The smell of clean, freshly showered man flowed from him, a hint of coal fires, and some sort of aftershave that mingled through the air and made me want things I really shouldn’t have. Damn my hormones for not getting with the program.

“They don’t have any cameras or listening devices in this room.” Crash pulled the chair out across from me and sat, resting his hands on the table, fingers linked loosely. His eyes swept over me, as if looking for something. Maybe bruises? Wounds? Evidence that I really had killed Alan?

“No? Are you sure about that? If you’d asked me yesterday, I would’ve said the police would have no reason to arrest me, and yet, here I am. Apparently about to be strung up for a murder I didn’t commit.” I leaned back in my chair and crossed my legs at the ankles. I was not in the least relaxed, but I was not going to give him the . . .well, satisfaction wasn’t the right word. He looked tired, and why not? We’d been up into the wee hours the previous night—no, not having that kind of fun—fighting for our lives against a goblin and his accomplice, who worked for the council of Savannah.

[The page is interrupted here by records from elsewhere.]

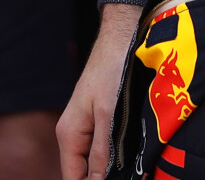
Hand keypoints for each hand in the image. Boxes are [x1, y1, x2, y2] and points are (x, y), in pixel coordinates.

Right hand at [57, 3, 139, 179]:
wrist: (122, 38)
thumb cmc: (113, 70)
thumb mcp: (109, 116)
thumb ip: (101, 153)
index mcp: (68, 135)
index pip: (73, 178)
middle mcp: (73, 133)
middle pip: (83, 172)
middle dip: (104, 177)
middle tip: (133, 176)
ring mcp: (86, 126)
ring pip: (96, 161)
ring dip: (113, 168)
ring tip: (136, 170)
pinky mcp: (100, 119)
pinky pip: (104, 147)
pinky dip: (117, 155)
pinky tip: (134, 158)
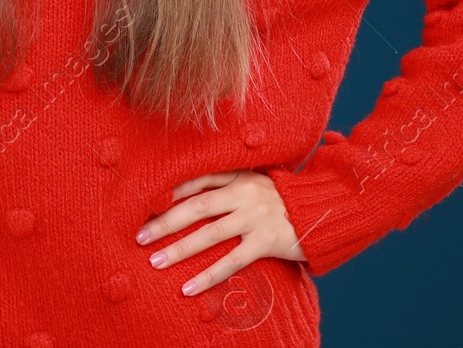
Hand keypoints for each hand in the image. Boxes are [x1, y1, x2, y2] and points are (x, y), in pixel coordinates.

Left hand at [135, 170, 305, 296]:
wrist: (323, 209)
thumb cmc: (283, 198)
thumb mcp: (256, 182)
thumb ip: (229, 185)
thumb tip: (190, 198)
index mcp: (238, 175)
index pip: (196, 180)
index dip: (169, 191)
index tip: (144, 203)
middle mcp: (243, 193)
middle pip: (196, 206)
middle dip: (165, 221)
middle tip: (139, 236)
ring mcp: (254, 217)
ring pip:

We’d survived, but even just sitting here I could feel the bruises and muscle tension slipping over me.

He frowned. “How did you know?”

Alan, who’d, of course, followed me, muttered to himself as he paced the tiny room, and I realized that as much as we hated each other, he was trying to figure out a way for me to not be executed. Focused on his own thoughts, he didn’t make a single noise about Crash.

I blew out a breath and waved my cuffed hands in his general direction. “Alan. He did a quick recon mission and told me. He doesn’t like me, but I’d bet he’s worried we’ll be stuck together for eternity if I die like this.”

Crash gave a slow nod. “Alan, were you able to see what exactly they have on her?”

Now Crash couldn’t actually see Alan, not the way I could. I suspected he could catch a flicker of movement out of the corner of his eye, or a shadow of sorts where my ex-husband was pacing, whereas I could see him as if he were still alive.